算算时间施瑾离开的的确有些久了,少年点点头,“爹他先回去了?”
“是的。”
走了正好,少年思索片刻低垂着眸子温声话锋一转,“正好,我与吴兄约好了教习武术我晚点再回去。”
施瑾抬头露出一个温和的笑容,目光向周围扫转着。
男人胸前抱着把剑高大的身子一半隐匿在黑暗中,院中的竹影摇曳他的表情看不真切。
“何时约好的?”
“益阳他人呢?”
两道声音同时响起,施瑾顿了顿回答道:
“就在我离开的这段时间。”
身型高大的男人沉默了片刻,打量着他身上的伤口看起来并不相信。
“少爷……”
“少爷!”
说曹操曹操到,高瘦的少年人马尾飞扬额前的碎发乱飞一脸凌乱脸上却还挂着笑。
男人被他这一喊乱了思绪侧过身来也看向他。
“舒荫哥也在啊。”
益阳怀里还抱着一只小黄狗,舒荫眉头微不可察的皱了皱却只在一瞬间便消失得无影无踪了。
“嗯。”
男人回答的简洁微微的偏过头去,益阳顿了顿一脸才想起来的模样嘴巴夸张的张着贴近了舒荫。

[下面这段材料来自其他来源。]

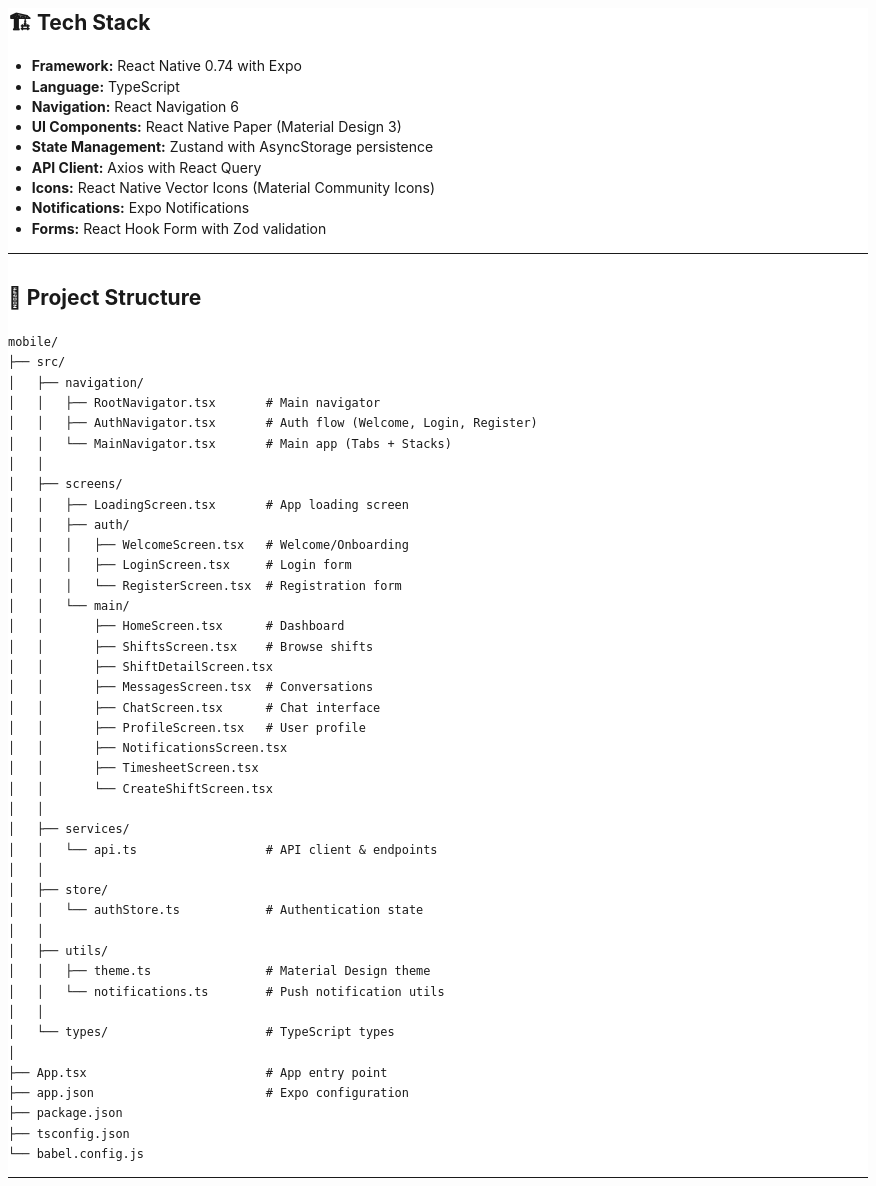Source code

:
## 🏗️ Tech Stack

- **Framework:** React Native 0.74 with Expo
- **Language:** TypeScript
- **Navigation:** React Navigation 6
- **UI Components:** React Native Paper (Material Design 3)
- **State Management:** Zustand with AsyncStorage persistence
- **API Client:** Axios with React Query
- **Icons:** React Native Vector Icons (Material Community Icons)
- **Notifications:** Expo Notifications
- **Forms:** React Hook Form with Zod validation

---

## 📁 Project Structure

```
mobile/
├── src/
│   ├── navigation/
│   │   ├── RootNavigator.tsx       # Main navigator
│   │   ├── AuthNavigator.tsx       # Auth flow (Welcome, Login, Register)
│   │   └── MainNavigator.tsx       # Main app (Tabs + Stacks)
│   │
│   ├── screens/
│   │   ├── LoadingScreen.tsx       # App loading screen
│   │   ├── auth/
│   │   │   ├── WelcomeScreen.tsx   # Welcome/Onboarding
│   │   │   ├── LoginScreen.tsx     # Login form
│   │   │   └── RegisterScreen.tsx  # Registration form
│   │   └── main/
│   │       ├── HomeScreen.tsx      # Dashboard
│   │       ├── ShiftsScreen.tsx    # Browse shifts
│   │       ├── ShiftDetailScreen.tsx
│   │       ├── MessagesScreen.tsx  # Conversations
│   │       ├── ChatScreen.tsx      # Chat interface
│   │       ├── ProfileScreen.tsx   # User profile
│   │       ├── NotificationsScreen.tsx
│   │       ├── TimesheetScreen.tsx
│   │       └── CreateShiftScreen.tsx
│   │
│   ├── services/
│   │   └── api.ts                  # API client & endpoints
│   │
│   ├── store/
│   │   └── authStore.ts            # Authentication state
│   │
│   ├── utils/
│   │   ├── theme.ts                # Material Design theme
│   │   └── notifications.ts        # Push notification utils
│   │
│   └── types/                      # TypeScript types
│
├── App.tsx                         # App entry point
├── app.json                        # Expo configuration
├── package.json
├── tsconfig.json
└── babel.config.js
```

---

“哎呀!对不住舒荫哥,本来是想抱来给少爷看的没想到你也在这!”
舒荫对狗毛过敏这件事是全府都知道的,这哪是对不住这是想让人带薪休假几天。
看着退到五米之外的舒荫施瑾想笑的嘴有些憋不住,遮掩着嘴轻咳了声。
舒荫算是明白了这两家伙的用意沉默地闭了闭眼,扶额说起了正事。
“如此,祝少爷练的尽兴。若老爷问起来我也会如实禀报。”
这么说对彼此都好,要是问起来了事也办完了施瑾是少爷他一个侍从少爷想去哪去哪岂是他能拦就拦下的?反正最后也和她无关。
舒荫冲施瑾拱拱手转身离开了。
“少爷,你看我做的如何!”
待舒荫一走益阳就迫不及待地和施瑾邀功。
施瑾摸了摸少年怀里的狗笑了笑,“演的太明显的,就差直接告诉舒荫我在撒谎了。”
“啊,那舒荫哥会不会告诉老爷啊。”
少年略显焦急,连带着怀里的狗都不安分开始乱动了。
“会”,施瑾故意顿了一下卖关子结果益阳抱着狗扭曲着上半身来回蹭着施瑾一副欲哭无泪的模样。
“那怎么办啊。”
益阳哭丧着脸差点把鼻涕抹施瑾身上,施瑾略带嫌弃的将人推开也不逗他了。
“让你不好好听你舒荫哥说话,他最后说的是如果爹他问起来”。
“那不问就没事了对吗!”
思及此,益阳又乐呵了起来对着狗又是举起又是亲的最后又担心起来了。
“你怕什么,被罚的又不是你。”
“嗯嗯……”
他的语气听起来却是委屈,放下了小狗看着它和墙角的狗妈妈团聚有些伤心。
“少爷,你身上的伤?”
施瑾摸了把脸颊上干涸的血液很轻松的笑着,“没什么,做了个入门小考核。”
他的心思难以猜测,总是这副不在乎一切的笑容。
“您见到沉云上仙了?”
“早便听闻沉云上仙与国师大人交情甚深,原来不是虚假传闻啊。”
益阳自言自语着可脸还是紧绷着,两人沉默了一会施瑾还以为他还在想问题的问法。只见那张俊俏呆萌的脸皱着斟酌了一下方才问道。
“少爷,那我们接下来去哪?”
施瑾靠着石柱目光落在稀稀拉拉离场的人中,黑眸映着明亮的灯火他的声音淡淡的听不出什么情绪。
“当然是——去和吴兄讨教一下武术了。”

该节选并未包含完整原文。